A rota orgânica de produção de biocombustíveis é uma rota importante e vai continuar existindo. Mas ela tem limites. Quando ela crescer vai disputar o uso da soja, o do óleo vegetal, óleo animal, do milho. À medida que você cresce a utilização desses produtos, que também são alimentícios, para produção de combustíveis, você começa a ter uma disputa entre a produção de alimentos e a produção de combustíveis . O Brasil ainda tem condições de crescer, mas se crescer muito vai bater na frente. Como essa outra rota eletrolítica está começando agora, nós temos que investir nela.
Mudando de assunto, a nova presidente da Petrobras, Magda Chambriard, tem uma extensa experiência no setor de óleo e gás. Quais são os principais desafios que ela terá nos próximos anos à frente da companhia?
Eu acho que a Magda tem cinco grandes desafios. O primeiro é, junto com o governo, definir qual é a política de exploração. A Petrobras hoje tem suas reservas que vão começar a declinar a partir de 2030 se não entrarem novos campos. A discussão sobre a margem Equatorial, incluindo também a discussão sobre a margem leste, que envolve a Bahia, e a Bacia de Pelotas precisa de uma definição da Petrobras. O segundo desafio é o que vai acontecer com o refino. Nós estamos com as refinarias da Petrobras trabalhando com 93%, 94% de suas capacidades. Como diz o povo está no talo. Se o Brasil crescer, você vai aumentar a demanda, porque o consumo de gasolina, diesel e outros vai aumentar e a Petrobras não terá mais capacidade de produzir. E aí você vai ter aumento de importação, que é um problema. Nós vamos ter que decidir se vamos começar a construção de uma nova refinaria ou não. Porque uma nova refinaria vai levar cinco anos para ser feita. Se você começar em 2025, você estará com a refinaria em operação em 2030. Terceiro tema: é preciso saber qual é a política da Petrobras para o gás natural. A lei brasileira de gás tirou praticamente a Petrobras desse mercado. A Petrobras precisa, junto com o governo, dizer como é que vai ser. Que tipo de gasoduto a Petrobras vai poder investir, como vai ser a política de reinjeção ou não do gás, como será a oferta da expansão do gás para utilização na indústria. O quarto tema absolutamente vital é a discussão sobre o conteúdo nacional. Você teve uma política de conteúdo nacional muito robusta no passado, que provavelmente não pode ser repetida agora porque não tem mais escala.
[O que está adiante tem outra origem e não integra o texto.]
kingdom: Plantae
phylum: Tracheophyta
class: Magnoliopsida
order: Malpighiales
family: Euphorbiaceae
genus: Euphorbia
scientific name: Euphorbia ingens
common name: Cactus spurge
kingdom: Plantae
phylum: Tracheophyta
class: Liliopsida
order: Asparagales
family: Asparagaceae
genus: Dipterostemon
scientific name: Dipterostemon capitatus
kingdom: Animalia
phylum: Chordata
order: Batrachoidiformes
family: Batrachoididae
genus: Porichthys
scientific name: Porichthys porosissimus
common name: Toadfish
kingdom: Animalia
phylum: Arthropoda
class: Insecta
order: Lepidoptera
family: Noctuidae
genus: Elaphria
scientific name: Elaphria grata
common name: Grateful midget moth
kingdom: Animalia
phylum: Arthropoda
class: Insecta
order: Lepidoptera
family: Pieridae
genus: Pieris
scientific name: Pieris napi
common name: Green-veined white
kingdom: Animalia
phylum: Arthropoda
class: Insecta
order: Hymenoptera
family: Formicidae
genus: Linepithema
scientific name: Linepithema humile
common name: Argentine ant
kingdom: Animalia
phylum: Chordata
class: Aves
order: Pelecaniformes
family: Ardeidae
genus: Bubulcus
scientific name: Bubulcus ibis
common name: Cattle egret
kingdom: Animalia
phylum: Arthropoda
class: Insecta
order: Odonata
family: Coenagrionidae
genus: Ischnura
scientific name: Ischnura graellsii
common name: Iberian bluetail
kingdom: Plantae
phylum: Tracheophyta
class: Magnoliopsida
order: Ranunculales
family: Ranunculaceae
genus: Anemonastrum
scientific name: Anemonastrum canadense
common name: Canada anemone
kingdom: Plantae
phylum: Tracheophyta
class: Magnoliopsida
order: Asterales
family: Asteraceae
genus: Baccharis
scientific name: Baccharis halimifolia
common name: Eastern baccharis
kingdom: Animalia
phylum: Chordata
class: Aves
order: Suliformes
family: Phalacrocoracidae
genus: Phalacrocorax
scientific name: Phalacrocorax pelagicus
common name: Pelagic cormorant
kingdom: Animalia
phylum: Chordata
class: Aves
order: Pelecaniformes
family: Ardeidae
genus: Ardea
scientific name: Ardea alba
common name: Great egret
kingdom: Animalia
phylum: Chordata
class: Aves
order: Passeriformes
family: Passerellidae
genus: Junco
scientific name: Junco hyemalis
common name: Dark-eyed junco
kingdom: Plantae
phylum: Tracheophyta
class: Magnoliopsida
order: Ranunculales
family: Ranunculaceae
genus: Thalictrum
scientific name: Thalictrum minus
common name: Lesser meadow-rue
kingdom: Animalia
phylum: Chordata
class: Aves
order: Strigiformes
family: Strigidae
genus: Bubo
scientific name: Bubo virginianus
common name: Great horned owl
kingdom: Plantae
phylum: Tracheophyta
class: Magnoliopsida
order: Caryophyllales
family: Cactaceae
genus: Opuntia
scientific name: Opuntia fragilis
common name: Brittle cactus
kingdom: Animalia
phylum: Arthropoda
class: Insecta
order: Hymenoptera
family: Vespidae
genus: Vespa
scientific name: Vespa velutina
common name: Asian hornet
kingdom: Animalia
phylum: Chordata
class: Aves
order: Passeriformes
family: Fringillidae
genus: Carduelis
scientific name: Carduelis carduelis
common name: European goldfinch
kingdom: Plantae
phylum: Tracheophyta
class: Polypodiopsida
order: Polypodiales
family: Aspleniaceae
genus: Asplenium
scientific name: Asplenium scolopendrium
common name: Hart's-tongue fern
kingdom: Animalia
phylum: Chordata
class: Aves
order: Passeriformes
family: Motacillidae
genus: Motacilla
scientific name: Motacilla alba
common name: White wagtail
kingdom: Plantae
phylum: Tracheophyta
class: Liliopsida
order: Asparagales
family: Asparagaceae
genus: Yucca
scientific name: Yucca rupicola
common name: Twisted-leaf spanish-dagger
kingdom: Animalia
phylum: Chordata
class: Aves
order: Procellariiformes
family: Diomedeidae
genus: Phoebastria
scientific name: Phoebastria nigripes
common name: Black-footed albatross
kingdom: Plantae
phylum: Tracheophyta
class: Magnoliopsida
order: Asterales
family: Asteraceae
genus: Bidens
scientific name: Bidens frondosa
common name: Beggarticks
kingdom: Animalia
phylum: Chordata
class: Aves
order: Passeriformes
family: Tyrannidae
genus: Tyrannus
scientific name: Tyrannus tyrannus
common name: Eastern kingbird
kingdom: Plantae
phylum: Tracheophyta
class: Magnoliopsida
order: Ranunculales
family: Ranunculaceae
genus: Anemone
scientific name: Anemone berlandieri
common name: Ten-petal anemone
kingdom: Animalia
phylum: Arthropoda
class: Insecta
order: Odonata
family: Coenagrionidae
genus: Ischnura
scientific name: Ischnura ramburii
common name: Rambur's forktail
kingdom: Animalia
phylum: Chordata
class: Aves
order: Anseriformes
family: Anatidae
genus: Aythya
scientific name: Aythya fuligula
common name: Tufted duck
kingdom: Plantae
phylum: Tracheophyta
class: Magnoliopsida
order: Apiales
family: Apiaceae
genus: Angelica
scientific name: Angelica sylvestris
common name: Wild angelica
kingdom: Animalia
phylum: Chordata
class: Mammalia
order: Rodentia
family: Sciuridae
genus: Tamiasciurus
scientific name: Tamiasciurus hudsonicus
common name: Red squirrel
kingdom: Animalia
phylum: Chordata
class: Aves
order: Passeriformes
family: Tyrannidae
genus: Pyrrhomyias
Você não vai fazer tantas sondas, tantas plataformas como no passado, mas tampouco pode ser tudo feito lá fora. Precisa ver o que é possível fazer aqui dentro. E, por fim, a Petrobras precisa definir claramente o que vai fazer na transição energética. Se vai entrar no hidrogênio, se vai se especializar na produção de energia eólica offshore ou se fazer onshore. Se ela vai produzir combustíveis sintéticos ou se vai só produzir biorefino. Essa estratégia de transição energética não está clara também para a Petrobras.
Raio-X
Formado em Economia pela Ufba, José Sergio Gabrielli de Azevedo tem PhD em Economia pela Universidade de Boston. É professor licenciado da Ufba, onde foi pró-reitor, diretor da Faculdade de Ciências Econômicas e coordenador do mestrado em Economia. Foi diretor financeiro e de relações com investidores da Petrobras, e depois presidente da empresa durante sete anos. Foi secretário de Planejamento da Bahia e coordenou a campanha de Fernando Haddad pelo PT a Presidência. Atualmente, é pesquisador do Instituto de Estudos Estratégicos de Petróleo, Gás Natural e Biocombustíveis (INEE).